• _抜粋本文_:
- - - -

つくば生物ジャーナル Tsukuba Journal of Biology (2005) 4: TJB200501200100753

細胞性粘菌Dictyostelium discoideumの集合期特異的遺伝子の解析

小林 久美子 (筑波大学 生物学類 4年)  指導教員: 漆原 秀子 (筑波大学 生命環境科学研究科)  

〈目的〉 細胞性粘菌D. discoideumは、単細胞と多細胞の生活環を持つ真核生物である。分裂増殖していた単細胞は、飢餓を引き金に集合してストリームと呼ばれる渦状の細胞集合塊を形成、マウンド、移動体と呼ばれる形態を経て、胞子と柄からなる子実体となる。この過程では細胞の融合は見られず、無性発生と呼ばれている。
 細胞性粘菌の無性発生は、増殖期と分化期が明瞭に区別され、胞子と柄からなるシンプルな分化パターンを持つことから、多細胞体の構築メカニズムの解析に広く使われてきた。多細胞体形成の初期に見られる細胞集合の時期に特異的に発現している遺伝子を解析することで、細胞分化のメカニズムを探っていく。
 また、細胞性粘菌には細胞が融合し遺伝子の組換えが起きる、有性発生と呼ばれる生活環も存在する。水分過剰・暗条件下で融合能を獲得した細胞をFC(fusion competent)細胞といい、細胞融合でできた2nの接合子が、周囲の細胞を集合させて、消化・吸収してできる膜で包まれた休眠構造体をマクロシストという。マクロシスト形成は、不完全ではあるが、配偶子形成、細胞融合、遺伝子組換えが起きていることから、受精の原始型だと考えることができ、その解析は、より複雑な生物の受精メカニズムの解明という点においても重要だといえる。
 また、異なる発生様式において、細胞集合に関する分子がどのように使い分けられているのかを調べることで、発生の新たな分子メカニズムの解明につなげていく。

〈方法〉 細胞性粘菌のゲノム配列(3,400万塩基対:ヒトの約1/100)は、アメリカやヨーロッパを中心に解読が進められ、そのデータはインターネットで公開されている。日本では、発現している遺伝子の網羅的解析を目指したcDNAプロジェクトが進められており、増殖期、集合期、形態形成期、移動体期の4つの時期とFCの各細胞からmRNAを単離・クローン化して遺伝子ごとにまとめた、cDNAライブラリーが公開されている。
 まず、解析の対象とする遺伝子を決定するため、これらのデータを利用して、以下の条件で絞り込みを行った。

  1. 集合期での発現比が高い(cDNAライブラリーにおける集合期のクローン数の比率≧60%)
  2. 集合期での発現量が多い(集合期のクローン数≧5)

  3. ―集合期に多く発現している遺伝子は、集合期で重要な働きをしているだろうという考えから
  4. FC細胞でのcDNAクローンがある

  5. ―有性発生と無性発生の細胞集合を比較するため
  6. 遺伝子のサイズがあまり大きくない(塩基長≦1800bp)

- - - -

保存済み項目
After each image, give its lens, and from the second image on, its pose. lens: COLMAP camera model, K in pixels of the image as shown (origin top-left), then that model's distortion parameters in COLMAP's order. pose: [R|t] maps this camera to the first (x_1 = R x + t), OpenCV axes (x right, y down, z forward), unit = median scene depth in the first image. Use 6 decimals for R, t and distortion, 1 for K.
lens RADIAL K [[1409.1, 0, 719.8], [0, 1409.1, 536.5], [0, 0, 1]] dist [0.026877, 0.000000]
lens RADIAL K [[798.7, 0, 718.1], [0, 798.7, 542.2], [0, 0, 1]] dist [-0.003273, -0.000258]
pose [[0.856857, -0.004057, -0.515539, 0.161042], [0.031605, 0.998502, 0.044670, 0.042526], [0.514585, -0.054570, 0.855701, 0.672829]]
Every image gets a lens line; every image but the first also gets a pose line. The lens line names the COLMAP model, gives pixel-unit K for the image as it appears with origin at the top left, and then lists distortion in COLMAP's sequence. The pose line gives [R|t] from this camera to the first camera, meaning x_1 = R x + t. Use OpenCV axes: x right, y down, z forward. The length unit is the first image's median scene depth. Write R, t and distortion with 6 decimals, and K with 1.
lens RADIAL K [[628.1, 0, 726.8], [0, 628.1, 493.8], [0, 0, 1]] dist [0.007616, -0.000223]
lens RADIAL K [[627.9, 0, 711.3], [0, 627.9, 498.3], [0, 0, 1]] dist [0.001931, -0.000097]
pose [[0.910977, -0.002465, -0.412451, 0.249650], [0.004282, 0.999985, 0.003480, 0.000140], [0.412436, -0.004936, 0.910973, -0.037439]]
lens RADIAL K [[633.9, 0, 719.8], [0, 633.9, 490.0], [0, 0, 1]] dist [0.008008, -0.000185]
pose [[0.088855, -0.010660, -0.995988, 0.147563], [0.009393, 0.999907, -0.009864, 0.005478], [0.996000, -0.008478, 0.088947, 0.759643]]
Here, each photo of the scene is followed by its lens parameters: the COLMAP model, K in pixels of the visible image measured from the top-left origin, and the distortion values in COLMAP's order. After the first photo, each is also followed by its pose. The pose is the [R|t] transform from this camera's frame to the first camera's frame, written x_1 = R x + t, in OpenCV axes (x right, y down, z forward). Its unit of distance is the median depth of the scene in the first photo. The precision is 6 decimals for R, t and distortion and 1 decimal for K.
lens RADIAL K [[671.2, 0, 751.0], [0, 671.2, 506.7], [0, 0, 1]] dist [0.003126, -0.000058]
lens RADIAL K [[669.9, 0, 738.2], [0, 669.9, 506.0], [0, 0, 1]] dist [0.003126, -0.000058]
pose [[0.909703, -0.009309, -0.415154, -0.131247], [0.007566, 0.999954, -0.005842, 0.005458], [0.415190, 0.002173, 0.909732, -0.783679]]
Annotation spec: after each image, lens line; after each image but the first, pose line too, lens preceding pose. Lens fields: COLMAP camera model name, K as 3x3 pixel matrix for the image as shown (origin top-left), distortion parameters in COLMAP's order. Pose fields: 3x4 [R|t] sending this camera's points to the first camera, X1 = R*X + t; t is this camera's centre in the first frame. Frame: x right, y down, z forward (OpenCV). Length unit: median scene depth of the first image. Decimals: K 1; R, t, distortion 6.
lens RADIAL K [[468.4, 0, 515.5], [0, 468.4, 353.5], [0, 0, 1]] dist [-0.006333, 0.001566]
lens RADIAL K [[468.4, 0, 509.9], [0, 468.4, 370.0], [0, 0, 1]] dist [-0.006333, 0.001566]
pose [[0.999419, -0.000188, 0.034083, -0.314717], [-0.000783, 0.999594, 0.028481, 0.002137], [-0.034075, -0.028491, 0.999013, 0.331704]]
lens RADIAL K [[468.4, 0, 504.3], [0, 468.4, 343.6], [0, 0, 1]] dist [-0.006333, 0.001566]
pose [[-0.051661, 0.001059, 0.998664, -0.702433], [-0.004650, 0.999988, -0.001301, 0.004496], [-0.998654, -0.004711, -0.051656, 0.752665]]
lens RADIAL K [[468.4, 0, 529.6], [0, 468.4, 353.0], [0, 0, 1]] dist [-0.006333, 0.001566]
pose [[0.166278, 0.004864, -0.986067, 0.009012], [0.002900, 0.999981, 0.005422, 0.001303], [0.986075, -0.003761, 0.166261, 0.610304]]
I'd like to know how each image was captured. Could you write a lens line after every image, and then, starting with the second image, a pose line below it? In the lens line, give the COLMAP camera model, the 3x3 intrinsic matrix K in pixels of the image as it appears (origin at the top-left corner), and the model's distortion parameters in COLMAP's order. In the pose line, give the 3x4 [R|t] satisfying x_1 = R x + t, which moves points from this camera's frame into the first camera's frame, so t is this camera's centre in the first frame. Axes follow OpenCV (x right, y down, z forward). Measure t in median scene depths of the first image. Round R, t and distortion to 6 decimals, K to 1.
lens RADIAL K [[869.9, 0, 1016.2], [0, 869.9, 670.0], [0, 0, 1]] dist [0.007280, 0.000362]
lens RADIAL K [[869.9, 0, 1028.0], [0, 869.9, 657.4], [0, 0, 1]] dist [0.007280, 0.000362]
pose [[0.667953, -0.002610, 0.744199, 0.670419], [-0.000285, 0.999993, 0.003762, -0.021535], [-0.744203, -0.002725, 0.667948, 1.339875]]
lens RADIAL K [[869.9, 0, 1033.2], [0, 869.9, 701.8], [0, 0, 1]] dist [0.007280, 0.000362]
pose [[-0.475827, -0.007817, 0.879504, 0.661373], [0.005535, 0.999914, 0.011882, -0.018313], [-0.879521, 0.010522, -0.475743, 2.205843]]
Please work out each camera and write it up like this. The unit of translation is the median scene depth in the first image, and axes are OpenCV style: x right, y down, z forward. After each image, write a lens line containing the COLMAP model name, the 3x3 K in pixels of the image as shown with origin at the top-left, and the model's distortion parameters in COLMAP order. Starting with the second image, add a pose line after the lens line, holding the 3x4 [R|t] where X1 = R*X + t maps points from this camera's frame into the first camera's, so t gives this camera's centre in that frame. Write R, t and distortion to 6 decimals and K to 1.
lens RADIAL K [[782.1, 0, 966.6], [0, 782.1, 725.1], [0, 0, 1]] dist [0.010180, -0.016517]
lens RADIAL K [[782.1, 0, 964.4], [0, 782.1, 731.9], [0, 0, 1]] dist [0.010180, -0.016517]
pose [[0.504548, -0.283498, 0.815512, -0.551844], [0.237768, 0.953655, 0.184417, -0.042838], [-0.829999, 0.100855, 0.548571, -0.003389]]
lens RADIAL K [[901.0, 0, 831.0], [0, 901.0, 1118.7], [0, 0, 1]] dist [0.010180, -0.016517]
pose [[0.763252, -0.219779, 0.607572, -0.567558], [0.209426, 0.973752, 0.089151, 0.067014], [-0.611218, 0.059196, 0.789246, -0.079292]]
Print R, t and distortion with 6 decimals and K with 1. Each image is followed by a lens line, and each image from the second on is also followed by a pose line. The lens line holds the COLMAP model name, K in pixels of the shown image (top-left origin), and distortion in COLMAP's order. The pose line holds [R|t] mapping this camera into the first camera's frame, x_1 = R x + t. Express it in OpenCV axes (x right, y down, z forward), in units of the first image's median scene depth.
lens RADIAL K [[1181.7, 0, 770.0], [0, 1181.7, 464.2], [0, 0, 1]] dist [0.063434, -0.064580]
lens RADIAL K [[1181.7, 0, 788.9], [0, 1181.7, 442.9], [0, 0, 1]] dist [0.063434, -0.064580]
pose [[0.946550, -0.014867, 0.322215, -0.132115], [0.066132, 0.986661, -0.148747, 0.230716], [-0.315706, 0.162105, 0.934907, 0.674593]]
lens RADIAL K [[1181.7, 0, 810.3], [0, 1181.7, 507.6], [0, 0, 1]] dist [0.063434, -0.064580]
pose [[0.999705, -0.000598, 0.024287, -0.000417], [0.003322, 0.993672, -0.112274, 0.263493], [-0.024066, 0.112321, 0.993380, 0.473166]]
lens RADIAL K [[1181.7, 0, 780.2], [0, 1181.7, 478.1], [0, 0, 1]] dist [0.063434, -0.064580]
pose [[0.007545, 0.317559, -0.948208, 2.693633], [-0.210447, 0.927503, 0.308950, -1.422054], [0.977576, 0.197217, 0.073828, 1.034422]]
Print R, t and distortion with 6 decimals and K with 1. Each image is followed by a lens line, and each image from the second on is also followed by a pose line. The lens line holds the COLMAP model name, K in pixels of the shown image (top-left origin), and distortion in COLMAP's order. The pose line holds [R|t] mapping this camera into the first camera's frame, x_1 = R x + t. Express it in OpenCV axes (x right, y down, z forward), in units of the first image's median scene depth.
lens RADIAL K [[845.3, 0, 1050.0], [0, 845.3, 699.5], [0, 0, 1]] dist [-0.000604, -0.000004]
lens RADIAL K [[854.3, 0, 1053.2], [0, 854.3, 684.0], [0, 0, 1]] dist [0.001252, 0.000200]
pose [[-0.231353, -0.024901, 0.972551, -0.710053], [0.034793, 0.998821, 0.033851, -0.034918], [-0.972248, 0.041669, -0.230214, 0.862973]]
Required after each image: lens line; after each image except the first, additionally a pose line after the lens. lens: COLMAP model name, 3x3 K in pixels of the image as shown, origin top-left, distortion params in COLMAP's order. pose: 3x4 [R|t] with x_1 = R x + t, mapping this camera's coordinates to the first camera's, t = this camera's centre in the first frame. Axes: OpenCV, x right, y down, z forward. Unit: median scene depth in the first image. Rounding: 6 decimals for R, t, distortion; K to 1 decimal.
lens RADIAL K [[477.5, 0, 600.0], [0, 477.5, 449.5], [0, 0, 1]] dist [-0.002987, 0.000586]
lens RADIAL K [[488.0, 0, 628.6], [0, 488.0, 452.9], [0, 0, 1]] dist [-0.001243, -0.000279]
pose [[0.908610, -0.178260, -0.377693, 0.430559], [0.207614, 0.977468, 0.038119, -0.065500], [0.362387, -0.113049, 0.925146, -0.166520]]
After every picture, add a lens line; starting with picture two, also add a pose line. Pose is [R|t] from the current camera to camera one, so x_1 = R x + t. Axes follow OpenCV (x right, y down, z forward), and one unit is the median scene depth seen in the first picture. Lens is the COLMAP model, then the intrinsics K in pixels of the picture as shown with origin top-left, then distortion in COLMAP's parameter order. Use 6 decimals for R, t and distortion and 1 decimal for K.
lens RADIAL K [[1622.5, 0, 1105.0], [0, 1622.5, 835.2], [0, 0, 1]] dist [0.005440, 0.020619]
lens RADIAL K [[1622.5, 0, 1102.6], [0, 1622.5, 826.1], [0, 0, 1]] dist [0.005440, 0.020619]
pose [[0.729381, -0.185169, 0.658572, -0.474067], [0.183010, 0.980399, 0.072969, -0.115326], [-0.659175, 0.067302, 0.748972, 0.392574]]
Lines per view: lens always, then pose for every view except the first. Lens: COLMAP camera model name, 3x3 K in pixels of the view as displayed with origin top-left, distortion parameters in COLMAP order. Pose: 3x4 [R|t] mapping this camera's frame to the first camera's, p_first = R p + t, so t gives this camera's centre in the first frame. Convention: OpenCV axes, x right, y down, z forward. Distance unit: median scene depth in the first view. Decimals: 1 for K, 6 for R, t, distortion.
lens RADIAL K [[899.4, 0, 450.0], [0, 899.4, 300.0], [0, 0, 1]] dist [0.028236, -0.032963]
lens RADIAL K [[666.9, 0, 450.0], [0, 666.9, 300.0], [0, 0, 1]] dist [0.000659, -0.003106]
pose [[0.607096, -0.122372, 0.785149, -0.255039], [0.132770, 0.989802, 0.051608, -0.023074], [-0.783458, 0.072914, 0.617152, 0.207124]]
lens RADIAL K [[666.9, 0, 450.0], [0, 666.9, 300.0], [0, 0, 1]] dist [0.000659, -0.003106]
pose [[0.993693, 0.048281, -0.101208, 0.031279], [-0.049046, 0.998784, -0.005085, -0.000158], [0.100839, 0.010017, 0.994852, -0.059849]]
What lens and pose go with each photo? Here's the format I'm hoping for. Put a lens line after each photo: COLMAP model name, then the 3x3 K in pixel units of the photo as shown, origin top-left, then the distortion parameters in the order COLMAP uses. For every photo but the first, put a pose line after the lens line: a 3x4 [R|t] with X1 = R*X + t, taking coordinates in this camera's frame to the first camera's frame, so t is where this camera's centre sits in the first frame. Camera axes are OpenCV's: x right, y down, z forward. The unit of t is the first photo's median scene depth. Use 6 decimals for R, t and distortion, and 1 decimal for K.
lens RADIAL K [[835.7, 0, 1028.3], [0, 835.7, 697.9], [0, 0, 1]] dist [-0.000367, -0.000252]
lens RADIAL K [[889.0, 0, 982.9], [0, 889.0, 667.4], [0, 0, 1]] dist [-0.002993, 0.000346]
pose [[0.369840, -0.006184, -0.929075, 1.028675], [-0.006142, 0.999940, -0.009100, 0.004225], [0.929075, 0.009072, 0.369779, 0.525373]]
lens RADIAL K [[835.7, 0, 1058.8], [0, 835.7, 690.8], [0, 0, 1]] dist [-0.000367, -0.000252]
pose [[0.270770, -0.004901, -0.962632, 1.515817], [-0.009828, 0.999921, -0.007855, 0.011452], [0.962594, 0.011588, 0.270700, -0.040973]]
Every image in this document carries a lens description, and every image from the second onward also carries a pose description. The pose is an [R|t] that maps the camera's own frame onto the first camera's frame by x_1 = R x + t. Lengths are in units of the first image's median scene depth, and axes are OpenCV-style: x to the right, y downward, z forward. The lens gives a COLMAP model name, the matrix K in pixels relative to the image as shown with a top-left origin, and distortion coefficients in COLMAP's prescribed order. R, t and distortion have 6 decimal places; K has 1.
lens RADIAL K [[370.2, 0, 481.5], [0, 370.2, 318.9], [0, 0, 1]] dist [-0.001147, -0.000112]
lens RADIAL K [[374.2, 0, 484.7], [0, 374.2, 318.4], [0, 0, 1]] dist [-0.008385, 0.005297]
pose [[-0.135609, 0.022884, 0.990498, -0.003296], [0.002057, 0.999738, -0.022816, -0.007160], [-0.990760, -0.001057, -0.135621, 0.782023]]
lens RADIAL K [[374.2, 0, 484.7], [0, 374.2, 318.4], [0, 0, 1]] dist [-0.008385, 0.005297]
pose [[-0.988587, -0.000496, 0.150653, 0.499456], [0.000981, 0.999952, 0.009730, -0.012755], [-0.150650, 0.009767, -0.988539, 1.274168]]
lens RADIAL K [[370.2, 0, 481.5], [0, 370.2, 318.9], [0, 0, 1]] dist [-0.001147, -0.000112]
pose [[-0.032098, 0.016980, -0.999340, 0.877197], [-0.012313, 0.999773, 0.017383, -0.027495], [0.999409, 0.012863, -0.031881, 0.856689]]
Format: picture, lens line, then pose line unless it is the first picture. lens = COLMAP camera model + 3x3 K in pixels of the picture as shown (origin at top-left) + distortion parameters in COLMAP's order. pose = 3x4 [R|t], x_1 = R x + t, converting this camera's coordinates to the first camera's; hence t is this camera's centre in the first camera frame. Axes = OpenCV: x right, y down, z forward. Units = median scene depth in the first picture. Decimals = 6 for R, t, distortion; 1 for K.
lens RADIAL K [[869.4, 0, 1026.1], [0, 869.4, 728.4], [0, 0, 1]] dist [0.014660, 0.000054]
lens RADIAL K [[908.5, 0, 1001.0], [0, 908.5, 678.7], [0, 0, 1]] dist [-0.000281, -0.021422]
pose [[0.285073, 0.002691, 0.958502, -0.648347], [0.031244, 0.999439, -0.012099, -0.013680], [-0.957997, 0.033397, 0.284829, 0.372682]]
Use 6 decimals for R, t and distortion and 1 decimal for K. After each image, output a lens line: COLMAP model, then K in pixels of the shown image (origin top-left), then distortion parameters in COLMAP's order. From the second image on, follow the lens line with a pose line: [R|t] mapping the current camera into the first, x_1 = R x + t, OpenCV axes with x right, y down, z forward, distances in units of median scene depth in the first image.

- - - -

• _課題一覧_:
1. 細胞性粘菌の本文にある「細胞性粘菌D. discoideumは、単細胞と多細胞の生活環を持つ真核生物である。」を英語に訳すとどうなりますか？
2. 細胞性粘菌の本文を、最後の条件の後から書き継いでもらえますか？
このデータは参照しなくてかまいません。

• _課題別の解答_:
1. The cellular slime mold D. discoideum is a eukaryotic organism that has both a unicellular and a multicellular life cycle.

2.
  7. ―分子の解析を容易にするため
 全ての条件を満たす5つの遺伝子についてreal-time PCRを行い、増殖期に比べて集合期およびマクロシスト形成細胞での発現が特に多かった1つを解析対象とした。

 この遺伝子は、配列の特徴が他の生物で同定されているkrs1遺伝子に近いことから、krsAと名付けられており、セリン/スレオニンキナーゼだと考えられた。ゲノムデータベースから得られた配列情報をもとに、krsA配列内に薬剤耐性遺伝子(bsr:Blasticidin resistance)を挿入した組換えベクターを作製した。このベクターをエレクトロポレーション法により細胞性粘菌へと導入し、形質転換を行うことでkrsAを破壊した。遺伝子破壊が確認された細胞(krsA-)の表現型を、親株であるKAX3と比較することで、krsAの働きについて解析した。

〈結果〉 得られた破壊株(krsA-)の表現型を調べたところ、以下に述べるように多くの異常が観察された。
  1. 細胞の大きさが、KAX3に比べて小さかった。
  2. 液体栄養培地中の振盪培養で、増殖速度が遅かった。
  3. 液体栄養培地中の振盪培養で、増殖が停滞する細胞密度がKAX3では約2.4x107cells/mlであったのに対し、krsA-では約6.0x106cell/mlと低かった。
  4. 寒天培地上での餌であるバクテリアとの培養で、コロニーの広がりが若干早く、KAX3にはないコロニーのふちから外側への細胞の広がりが見られた。
  5. 液体中の無性的な細胞集合で、KAX3で見られたストリーム状の細胞集合塊が全く見られず、細胞集合体を形成するのに非常に時間がかかった。
    krsA-にKAX3を混合すると、KAX3と非常に近いストリームが観察されたが、その後ストリームは分解してしまい、小さな細胞集合体を形成した。
  6. 寒天培地上での無性発生で、集合過程で形成されるストリームとマウンドが大きい傾向が見られた。krsA-で形成された大きなマウンドは、その後いくつかのマウンドに分解して、KAX3と同様の子実体を形成した。
有性発生においては、全ての過程を通してKAX3と有意な差を見ることはできなかった。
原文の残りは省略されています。